* **About this exercise**:
Lay out the lines below as a JSON list of strings, one string per line, omitting blank lines and the pictures.

========

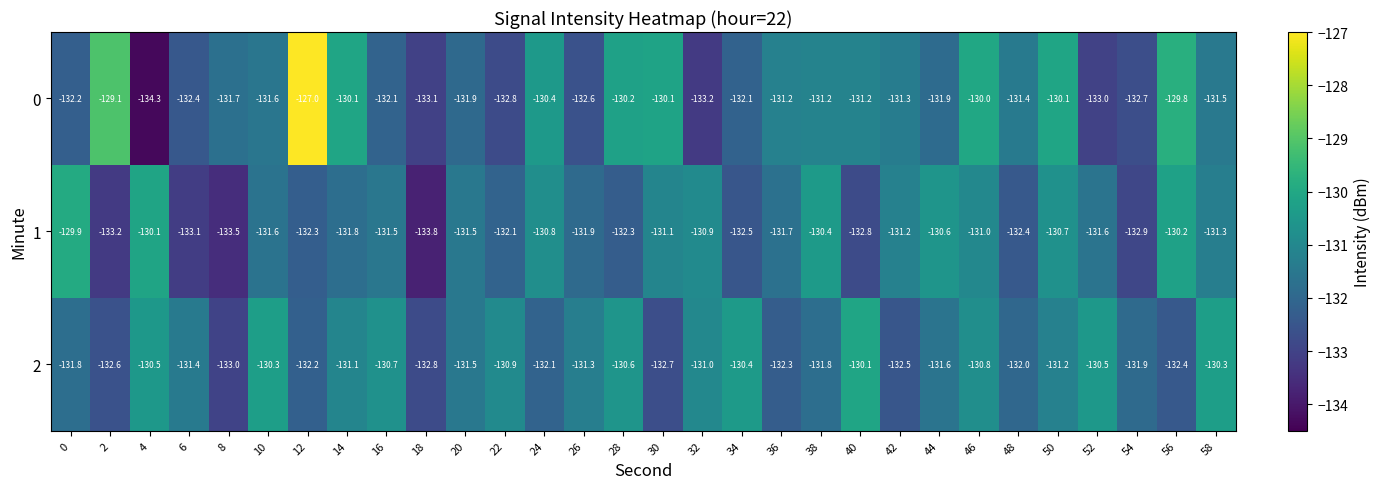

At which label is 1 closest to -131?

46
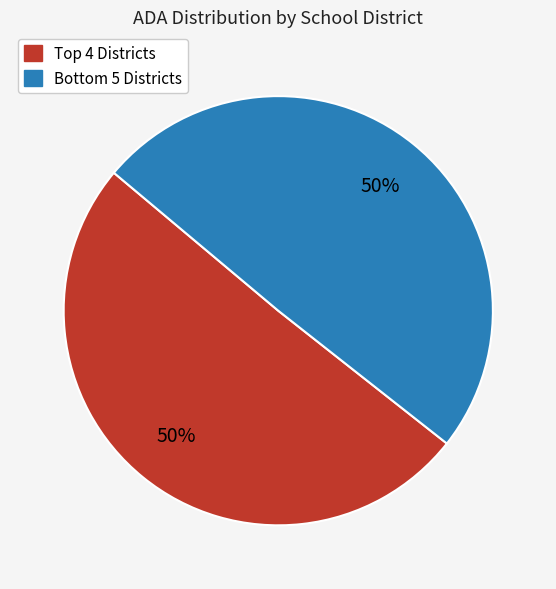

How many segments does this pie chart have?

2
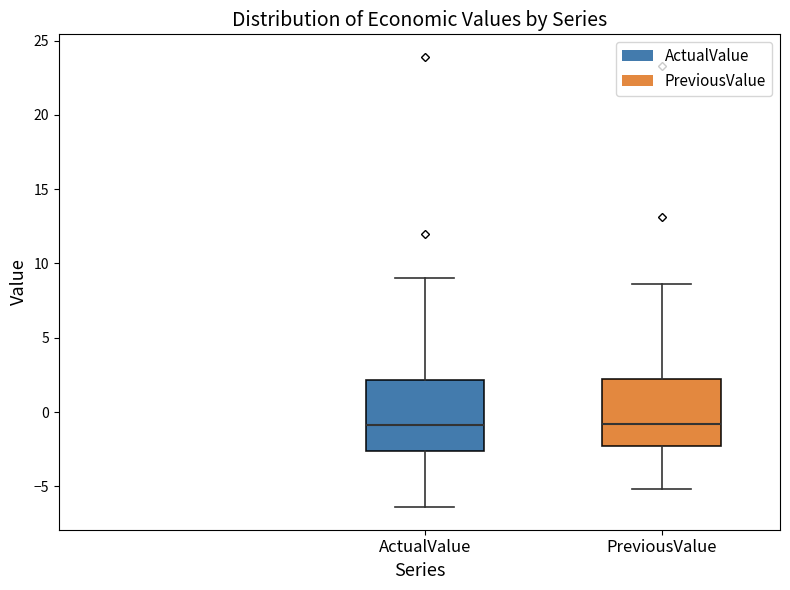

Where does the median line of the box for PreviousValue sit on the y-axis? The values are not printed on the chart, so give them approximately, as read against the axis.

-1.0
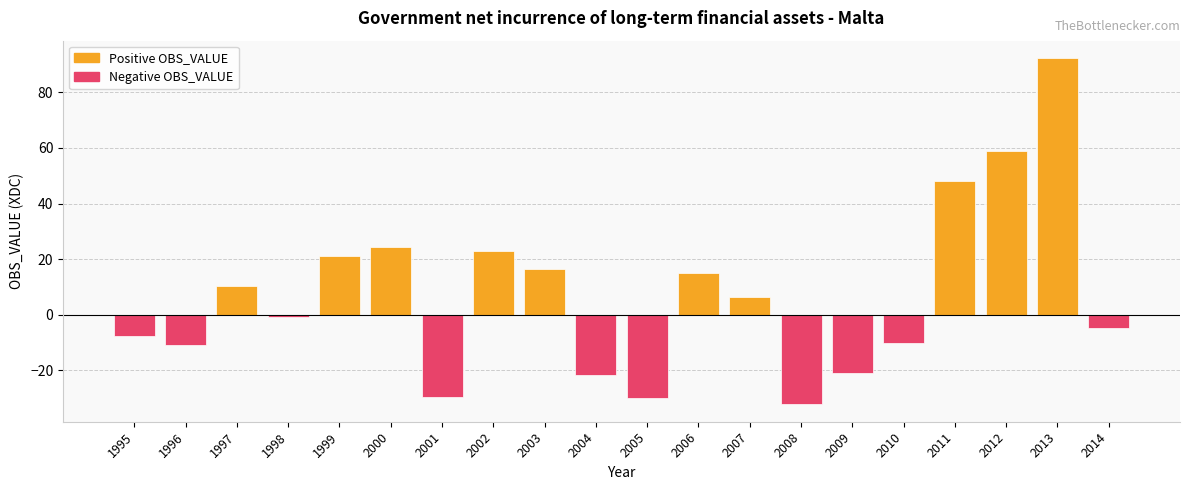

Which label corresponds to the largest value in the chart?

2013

========

* **Worked solution**:
[
  "At which label is 1 closest to -131?",
  "46",
  "How many segments does this pie chart have?",
  "2",
  "Where does the median line of the box for PreviousValue sit on the y-axis? The values are not printed on the chart, so give them approximately, as read against the axis.",
  "-1.0",
  "Which label corresponds to the largest value in the chart?",
  "2013"
]